EXERCISE DIRECTIONS
Once the pictures are set aside, repeat all of the data below exactly.
········
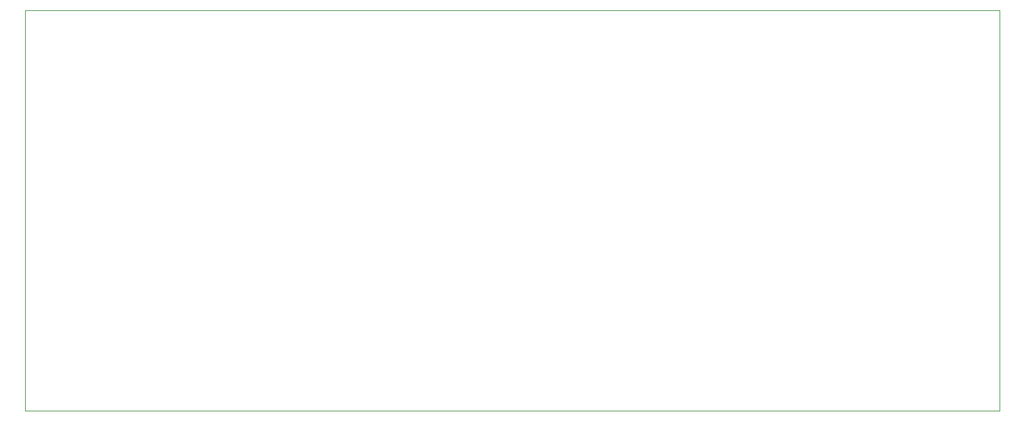
<source format=gm1>
G04 #@! TF.GenerationSoftware,KiCad,Pcbnew,(7.0.0)*
G04 #@! TF.CreationDate,2023-02-25T12:05:00-06:00*
G04 #@! TF.ProjectId,Autorelay,4175746f-7265-46c6-9179-2e6b69636164,1*
G04 #@! TF.SameCoordinates,Original*
G04 #@! TF.FileFunction,Profile,NP*
%FSLAX46Y46*%
G04 Gerber Fmt 4.6, Leading zero omitted, Abs format (unit mm)*
G04 Created by KiCad (PCBNEW (7.0.0)) date 2023-02-25 12:05:00*
%MOMM*%
%LPD*%
G01*
G04 APERTURE LIST*
G04 #@! TA.AperFunction,Profile*
%ADD10C,0.100000*%
G04 #@! TD*
G04 APERTURE END LIST*
D10*
X89610000Y-121415000D02*
X217880000Y-121415000D01*
X89610000Y-68710000D02*
X89610000Y-121415000D01*
X217880000Y-121415000D02*
X217880000Y-68710000D01*
X217880000Y-68710000D02*
X89610000Y-68710000D01*
M02*

</source>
········
WRITTEN ANSWER
<source format=gm1>
G04 #@! TF.GenerationSoftware,KiCad,Pcbnew,(7.0.0)*
G04 #@! TF.CreationDate,2023-02-25T12:05:00-06:00*
G04 #@! TF.ProjectId,Autorelay,4175746f-7265-46c6-9179-2e6b69636164,1*
G04 #@! TF.SameCoordinates,Original*
G04 #@! TF.FileFunction,Profile,NP*
%FSLAX46Y46*%
G04 Gerber Fmt 4.6, Leading zero omitted, Abs format (unit mm)*
G04 Created by KiCad (PCBNEW (7.0.0)) date 2023-02-25 12:05:00*
%MOMM*%
%LPD*%
G01*
G04 APERTURE LIST*
G04 #@! TA.AperFunction,Profile*
%ADD10C,0.100000*%
G04 #@! TD*
G04 APERTURE END LIST*
D10*
X89610000Y-121415000D02*
X217880000Y-121415000D01*
X89610000Y-68710000D02*
X89610000Y-121415000D01*
X217880000Y-121415000D02*
X217880000Y-68710000D01*
X217880000Y-68710000D02*
X89610000Y-68710000D01*
M02*

</source>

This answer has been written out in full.